Most importantly, the television
series, for all its virtues, seems to have shed part of the horror component.
That may partly result from a glossy feel replacing a decidedly pulpy
one. Yes, Greg Nicotero and his team are to be commended for showing
great fidelity to the look of Charles Adlard's zombies, but what they
couldn't duplicate was their goony cartoonishness that recalls horror
comics going back to the EC days. Similarly, the gore quotient is certainly
high, if not groundbreaking, for broadcast TV. However, the same technical
skill--from stunts to camerawork and editing--that makes the zombie
set pieces so accomplished and often thrilling can work against the
genre underpinnings. That's because we gradually get the sense that
we're watching an exceptional action/adventure series interspersed
with some family/romantic drama... and true horror only occasionally
thrown in for additional spice.
To be clear, none of these
observations are really knocks on The Walking Dead, just stuff
that comes to mind because Frank Darabont and Gale Anne Hurd have done
such an admirable job of getting all the obvious things right. In fact,
the same generosity of scope and attention to detail is evident in the
Blu-ray release from Anchor Bay. Sure, the "Making of the 'The Walking
Dead'" indulges in a bit of the self-congratulation that one expects
from such featurettes, but it quickly moves beyond this and offers up
some neat insights into how the creators approached the first season,
e.g., as a series of six films, not as "episodes" per se. Building
on this, six five-minute segments drill down into the content by succinctly
taking us "inside" each of the episodes. Rounding out the overview-type
features is the video record of a Comic-Con panel and a couple of segments
focusing on Kirkman. The only problem with this brand of comprehensiveness
is that some of the information starts to repeat itself over the course
of all these extras: several times we hear Darabont make the exact
same remark about how character-driven Kirkman's tale is, and more
than once we see Steven Yuen hold up a comics page to show his physical
similarity to the character he brings to life.
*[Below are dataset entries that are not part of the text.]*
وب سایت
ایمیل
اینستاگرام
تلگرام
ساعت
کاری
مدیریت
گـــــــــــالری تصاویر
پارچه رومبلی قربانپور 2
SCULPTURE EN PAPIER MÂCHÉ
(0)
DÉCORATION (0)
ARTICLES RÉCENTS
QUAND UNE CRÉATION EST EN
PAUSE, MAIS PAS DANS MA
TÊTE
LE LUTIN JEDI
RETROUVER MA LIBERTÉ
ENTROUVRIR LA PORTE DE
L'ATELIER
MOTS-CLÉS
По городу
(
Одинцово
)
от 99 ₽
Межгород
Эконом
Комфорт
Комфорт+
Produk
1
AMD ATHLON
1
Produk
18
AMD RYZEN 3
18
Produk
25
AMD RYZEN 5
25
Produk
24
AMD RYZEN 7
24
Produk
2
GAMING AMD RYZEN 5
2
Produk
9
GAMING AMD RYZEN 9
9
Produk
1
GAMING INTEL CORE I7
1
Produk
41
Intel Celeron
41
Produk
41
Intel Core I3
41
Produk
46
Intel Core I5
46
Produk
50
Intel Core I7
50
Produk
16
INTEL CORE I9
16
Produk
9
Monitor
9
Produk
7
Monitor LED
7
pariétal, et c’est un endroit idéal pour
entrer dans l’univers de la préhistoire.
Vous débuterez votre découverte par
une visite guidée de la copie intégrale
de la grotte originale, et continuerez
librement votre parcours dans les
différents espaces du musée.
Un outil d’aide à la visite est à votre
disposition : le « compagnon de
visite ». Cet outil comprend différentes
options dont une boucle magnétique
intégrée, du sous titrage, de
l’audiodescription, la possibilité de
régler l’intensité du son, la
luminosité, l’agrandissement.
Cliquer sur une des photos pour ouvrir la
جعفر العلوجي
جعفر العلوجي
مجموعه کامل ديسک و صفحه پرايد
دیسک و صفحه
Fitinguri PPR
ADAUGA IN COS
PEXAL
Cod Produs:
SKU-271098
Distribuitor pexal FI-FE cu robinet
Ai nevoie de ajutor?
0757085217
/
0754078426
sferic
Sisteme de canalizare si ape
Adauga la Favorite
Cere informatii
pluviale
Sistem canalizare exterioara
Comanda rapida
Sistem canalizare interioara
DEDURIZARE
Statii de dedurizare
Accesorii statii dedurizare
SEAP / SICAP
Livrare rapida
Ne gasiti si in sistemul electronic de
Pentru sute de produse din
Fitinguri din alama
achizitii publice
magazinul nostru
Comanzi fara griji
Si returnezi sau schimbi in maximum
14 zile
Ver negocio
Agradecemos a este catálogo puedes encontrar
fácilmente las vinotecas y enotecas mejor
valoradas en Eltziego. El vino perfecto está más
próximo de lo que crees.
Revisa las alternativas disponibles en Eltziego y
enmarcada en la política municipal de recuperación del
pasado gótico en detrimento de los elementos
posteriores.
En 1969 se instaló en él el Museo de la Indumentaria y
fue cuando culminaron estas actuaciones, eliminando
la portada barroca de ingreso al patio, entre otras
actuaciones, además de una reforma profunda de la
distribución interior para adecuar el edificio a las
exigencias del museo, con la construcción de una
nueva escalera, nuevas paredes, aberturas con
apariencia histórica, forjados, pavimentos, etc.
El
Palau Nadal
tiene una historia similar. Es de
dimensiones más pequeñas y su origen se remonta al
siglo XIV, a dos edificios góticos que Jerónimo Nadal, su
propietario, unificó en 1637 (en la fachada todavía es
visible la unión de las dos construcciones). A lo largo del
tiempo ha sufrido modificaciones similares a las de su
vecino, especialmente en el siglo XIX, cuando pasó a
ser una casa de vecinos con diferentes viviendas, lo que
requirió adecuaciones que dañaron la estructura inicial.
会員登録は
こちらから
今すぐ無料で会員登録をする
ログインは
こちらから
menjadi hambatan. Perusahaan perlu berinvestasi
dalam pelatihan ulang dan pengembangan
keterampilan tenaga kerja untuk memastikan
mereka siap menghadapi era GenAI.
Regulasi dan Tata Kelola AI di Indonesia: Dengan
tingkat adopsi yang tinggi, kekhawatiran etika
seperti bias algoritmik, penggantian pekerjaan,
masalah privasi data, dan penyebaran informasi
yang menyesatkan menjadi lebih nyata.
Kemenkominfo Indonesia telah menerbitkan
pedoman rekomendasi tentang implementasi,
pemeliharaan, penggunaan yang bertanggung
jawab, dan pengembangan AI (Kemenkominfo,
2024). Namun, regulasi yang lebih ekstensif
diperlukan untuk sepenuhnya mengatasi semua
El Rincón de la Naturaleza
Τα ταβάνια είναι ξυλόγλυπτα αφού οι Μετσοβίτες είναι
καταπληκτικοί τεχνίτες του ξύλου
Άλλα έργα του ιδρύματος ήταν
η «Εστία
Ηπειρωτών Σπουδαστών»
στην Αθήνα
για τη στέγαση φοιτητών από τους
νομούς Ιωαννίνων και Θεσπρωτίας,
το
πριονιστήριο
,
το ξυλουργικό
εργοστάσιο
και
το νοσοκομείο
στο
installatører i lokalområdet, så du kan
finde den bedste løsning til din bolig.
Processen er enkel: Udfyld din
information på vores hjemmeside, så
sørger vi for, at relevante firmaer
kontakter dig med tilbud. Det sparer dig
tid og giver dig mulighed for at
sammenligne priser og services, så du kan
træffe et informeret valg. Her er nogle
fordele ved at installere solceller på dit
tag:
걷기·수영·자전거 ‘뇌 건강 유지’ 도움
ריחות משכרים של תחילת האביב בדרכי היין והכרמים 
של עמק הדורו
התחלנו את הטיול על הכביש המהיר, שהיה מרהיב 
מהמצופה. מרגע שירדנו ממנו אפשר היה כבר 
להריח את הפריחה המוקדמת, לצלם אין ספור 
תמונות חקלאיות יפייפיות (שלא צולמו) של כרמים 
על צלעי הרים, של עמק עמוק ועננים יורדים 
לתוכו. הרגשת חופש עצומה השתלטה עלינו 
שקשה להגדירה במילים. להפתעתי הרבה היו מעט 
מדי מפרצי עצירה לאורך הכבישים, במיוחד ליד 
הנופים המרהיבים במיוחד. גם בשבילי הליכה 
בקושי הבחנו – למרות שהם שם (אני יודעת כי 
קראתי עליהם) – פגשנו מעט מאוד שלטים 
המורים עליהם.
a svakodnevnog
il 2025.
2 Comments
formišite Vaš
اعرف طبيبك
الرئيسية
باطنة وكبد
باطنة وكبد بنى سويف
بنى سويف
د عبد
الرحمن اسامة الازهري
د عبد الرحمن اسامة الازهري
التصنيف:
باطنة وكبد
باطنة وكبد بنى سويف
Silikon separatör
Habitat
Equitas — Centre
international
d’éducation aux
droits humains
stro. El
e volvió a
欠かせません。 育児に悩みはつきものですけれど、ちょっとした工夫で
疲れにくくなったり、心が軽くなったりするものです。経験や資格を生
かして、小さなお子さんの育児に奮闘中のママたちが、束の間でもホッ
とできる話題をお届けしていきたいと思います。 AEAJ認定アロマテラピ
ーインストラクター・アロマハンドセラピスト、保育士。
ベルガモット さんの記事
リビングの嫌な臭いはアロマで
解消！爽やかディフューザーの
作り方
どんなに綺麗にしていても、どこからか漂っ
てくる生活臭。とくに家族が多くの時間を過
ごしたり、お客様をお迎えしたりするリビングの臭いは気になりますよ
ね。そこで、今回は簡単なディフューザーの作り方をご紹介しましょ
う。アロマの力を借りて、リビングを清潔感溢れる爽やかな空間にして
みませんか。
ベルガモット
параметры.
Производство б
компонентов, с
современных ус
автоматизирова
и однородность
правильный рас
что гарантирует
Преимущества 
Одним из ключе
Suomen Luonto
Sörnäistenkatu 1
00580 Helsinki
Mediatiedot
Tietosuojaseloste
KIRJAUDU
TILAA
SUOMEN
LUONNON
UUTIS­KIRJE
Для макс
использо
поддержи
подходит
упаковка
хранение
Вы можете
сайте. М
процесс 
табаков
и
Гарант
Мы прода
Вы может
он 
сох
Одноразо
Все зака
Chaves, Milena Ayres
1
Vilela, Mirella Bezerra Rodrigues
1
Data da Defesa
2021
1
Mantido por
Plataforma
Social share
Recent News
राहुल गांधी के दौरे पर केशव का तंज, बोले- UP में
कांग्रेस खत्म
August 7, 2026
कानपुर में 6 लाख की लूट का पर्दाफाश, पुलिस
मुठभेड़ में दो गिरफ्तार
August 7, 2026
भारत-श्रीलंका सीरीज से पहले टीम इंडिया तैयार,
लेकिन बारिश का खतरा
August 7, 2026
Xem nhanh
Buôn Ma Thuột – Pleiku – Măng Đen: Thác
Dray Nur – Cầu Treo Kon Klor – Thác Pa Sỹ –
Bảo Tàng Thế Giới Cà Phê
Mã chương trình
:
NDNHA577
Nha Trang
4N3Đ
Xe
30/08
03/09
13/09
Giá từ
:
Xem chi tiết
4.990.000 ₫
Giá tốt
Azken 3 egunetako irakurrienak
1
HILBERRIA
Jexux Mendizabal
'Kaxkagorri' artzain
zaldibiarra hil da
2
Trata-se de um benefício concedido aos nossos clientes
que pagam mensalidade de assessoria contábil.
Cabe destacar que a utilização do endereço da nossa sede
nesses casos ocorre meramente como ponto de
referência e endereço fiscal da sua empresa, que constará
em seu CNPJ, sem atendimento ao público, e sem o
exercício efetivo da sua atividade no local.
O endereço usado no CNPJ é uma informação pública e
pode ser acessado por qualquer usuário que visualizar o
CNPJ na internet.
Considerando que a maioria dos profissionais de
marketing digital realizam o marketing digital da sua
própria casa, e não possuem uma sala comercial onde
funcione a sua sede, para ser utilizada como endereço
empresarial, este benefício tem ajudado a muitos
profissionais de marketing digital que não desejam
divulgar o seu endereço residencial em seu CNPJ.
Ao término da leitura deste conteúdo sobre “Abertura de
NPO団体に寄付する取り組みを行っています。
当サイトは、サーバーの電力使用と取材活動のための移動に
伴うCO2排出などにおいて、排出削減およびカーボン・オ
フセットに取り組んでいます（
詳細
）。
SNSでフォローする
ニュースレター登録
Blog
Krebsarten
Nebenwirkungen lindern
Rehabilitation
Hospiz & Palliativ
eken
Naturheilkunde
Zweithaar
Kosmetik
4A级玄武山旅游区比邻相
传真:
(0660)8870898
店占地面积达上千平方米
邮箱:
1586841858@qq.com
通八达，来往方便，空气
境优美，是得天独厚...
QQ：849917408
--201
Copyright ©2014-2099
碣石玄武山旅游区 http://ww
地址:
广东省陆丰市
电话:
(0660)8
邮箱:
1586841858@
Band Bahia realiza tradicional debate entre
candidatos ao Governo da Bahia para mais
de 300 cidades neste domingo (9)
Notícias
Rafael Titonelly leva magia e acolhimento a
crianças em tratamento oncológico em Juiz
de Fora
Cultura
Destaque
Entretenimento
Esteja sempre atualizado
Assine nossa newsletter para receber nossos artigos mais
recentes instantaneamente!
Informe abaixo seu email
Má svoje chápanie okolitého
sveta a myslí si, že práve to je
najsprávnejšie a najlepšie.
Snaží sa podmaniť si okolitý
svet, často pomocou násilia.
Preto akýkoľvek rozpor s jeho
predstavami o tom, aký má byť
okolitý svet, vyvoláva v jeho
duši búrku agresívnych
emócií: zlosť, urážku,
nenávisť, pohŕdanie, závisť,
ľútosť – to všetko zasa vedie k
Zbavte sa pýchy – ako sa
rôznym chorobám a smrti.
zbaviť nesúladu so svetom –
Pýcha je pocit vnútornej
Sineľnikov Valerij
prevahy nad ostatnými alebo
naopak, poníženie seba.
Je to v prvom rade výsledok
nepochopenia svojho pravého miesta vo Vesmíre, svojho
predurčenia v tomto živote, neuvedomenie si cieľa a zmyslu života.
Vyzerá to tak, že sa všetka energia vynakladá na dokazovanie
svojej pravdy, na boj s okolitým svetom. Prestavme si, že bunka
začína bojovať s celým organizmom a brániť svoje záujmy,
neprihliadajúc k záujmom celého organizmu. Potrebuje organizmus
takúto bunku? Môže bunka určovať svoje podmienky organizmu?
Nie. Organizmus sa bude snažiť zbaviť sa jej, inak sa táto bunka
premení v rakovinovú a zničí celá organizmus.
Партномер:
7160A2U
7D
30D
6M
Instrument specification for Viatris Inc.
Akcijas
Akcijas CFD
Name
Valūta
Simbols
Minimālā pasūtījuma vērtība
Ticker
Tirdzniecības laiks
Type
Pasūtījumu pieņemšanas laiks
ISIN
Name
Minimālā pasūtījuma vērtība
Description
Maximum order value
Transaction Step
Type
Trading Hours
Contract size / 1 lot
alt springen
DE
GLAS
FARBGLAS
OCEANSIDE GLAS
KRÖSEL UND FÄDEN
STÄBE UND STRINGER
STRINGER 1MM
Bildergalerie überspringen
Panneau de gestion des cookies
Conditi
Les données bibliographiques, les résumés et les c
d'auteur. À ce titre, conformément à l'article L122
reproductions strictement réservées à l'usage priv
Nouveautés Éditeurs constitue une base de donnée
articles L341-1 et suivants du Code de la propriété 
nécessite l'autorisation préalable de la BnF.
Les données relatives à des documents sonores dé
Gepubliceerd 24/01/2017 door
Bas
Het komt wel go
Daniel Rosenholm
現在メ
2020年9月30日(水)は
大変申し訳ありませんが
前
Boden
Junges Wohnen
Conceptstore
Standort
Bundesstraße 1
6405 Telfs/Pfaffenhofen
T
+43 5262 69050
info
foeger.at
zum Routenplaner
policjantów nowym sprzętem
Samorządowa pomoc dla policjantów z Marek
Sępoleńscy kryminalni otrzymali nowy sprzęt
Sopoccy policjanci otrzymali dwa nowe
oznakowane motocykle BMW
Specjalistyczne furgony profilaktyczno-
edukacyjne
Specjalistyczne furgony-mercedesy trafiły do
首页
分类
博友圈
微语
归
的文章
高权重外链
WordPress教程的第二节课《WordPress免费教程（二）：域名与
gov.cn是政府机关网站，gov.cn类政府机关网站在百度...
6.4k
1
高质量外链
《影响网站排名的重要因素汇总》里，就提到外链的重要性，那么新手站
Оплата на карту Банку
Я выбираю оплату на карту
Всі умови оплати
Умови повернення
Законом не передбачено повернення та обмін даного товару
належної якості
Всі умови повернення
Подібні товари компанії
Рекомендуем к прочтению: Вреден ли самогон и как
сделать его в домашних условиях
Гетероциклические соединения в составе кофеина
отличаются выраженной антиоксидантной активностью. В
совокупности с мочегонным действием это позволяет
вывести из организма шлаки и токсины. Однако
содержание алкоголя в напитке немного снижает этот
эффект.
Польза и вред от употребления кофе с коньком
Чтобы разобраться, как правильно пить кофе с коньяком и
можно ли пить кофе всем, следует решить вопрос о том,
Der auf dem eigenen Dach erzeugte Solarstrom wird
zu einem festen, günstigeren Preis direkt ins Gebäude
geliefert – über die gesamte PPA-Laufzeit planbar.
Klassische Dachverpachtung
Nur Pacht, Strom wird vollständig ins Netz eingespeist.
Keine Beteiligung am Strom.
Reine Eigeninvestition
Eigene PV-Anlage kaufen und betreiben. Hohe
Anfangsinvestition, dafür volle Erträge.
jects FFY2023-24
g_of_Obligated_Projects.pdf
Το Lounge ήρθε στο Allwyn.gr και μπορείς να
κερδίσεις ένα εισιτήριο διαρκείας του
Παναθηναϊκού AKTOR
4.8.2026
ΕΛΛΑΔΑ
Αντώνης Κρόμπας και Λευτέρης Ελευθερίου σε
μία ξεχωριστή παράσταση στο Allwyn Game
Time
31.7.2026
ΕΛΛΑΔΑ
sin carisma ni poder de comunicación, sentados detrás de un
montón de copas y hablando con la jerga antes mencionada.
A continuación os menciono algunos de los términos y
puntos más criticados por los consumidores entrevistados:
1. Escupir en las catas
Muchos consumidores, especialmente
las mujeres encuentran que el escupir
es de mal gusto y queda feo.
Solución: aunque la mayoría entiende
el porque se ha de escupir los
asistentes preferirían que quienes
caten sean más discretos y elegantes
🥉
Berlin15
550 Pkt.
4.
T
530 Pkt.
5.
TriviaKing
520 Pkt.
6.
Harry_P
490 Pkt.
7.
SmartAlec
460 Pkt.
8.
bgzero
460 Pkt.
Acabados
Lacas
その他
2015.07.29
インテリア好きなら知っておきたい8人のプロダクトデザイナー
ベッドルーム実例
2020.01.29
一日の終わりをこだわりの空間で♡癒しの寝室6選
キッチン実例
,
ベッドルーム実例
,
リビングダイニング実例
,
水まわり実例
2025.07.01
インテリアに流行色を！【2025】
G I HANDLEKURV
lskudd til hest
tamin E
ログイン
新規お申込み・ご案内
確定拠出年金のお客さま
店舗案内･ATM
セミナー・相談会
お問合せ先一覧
Again, these are, in a real sense, nitpicks. You'll quickly forget such matters when enjoying, for example, the inevitable zombie-makeup segment. I expected this to be your standard glimpse "behind-the-scenes," but it's actually a fun and practical piece that shows viewers how to transform the living into the living dead with supermarket-available ingredients; it's ideal for Halloween or, I'm thinking, your next zombie crawl. Likewise, a piece on a "zombie school" that coaches actors on how to move like the undead would be pretty fascinating even if it weren't specifically related to The Walking Dead. All in all, this Blu-ray, or the two-disc DVD release, is the kind of gift that any serious zombie enthusiast should consider giving--even if just to him- or herself. Beyond that, it gets one excited about where this series is headed... in fact, I have the distinct sense that many of my comments here won't even apply after the second or third season, and that's a neat feeling to have.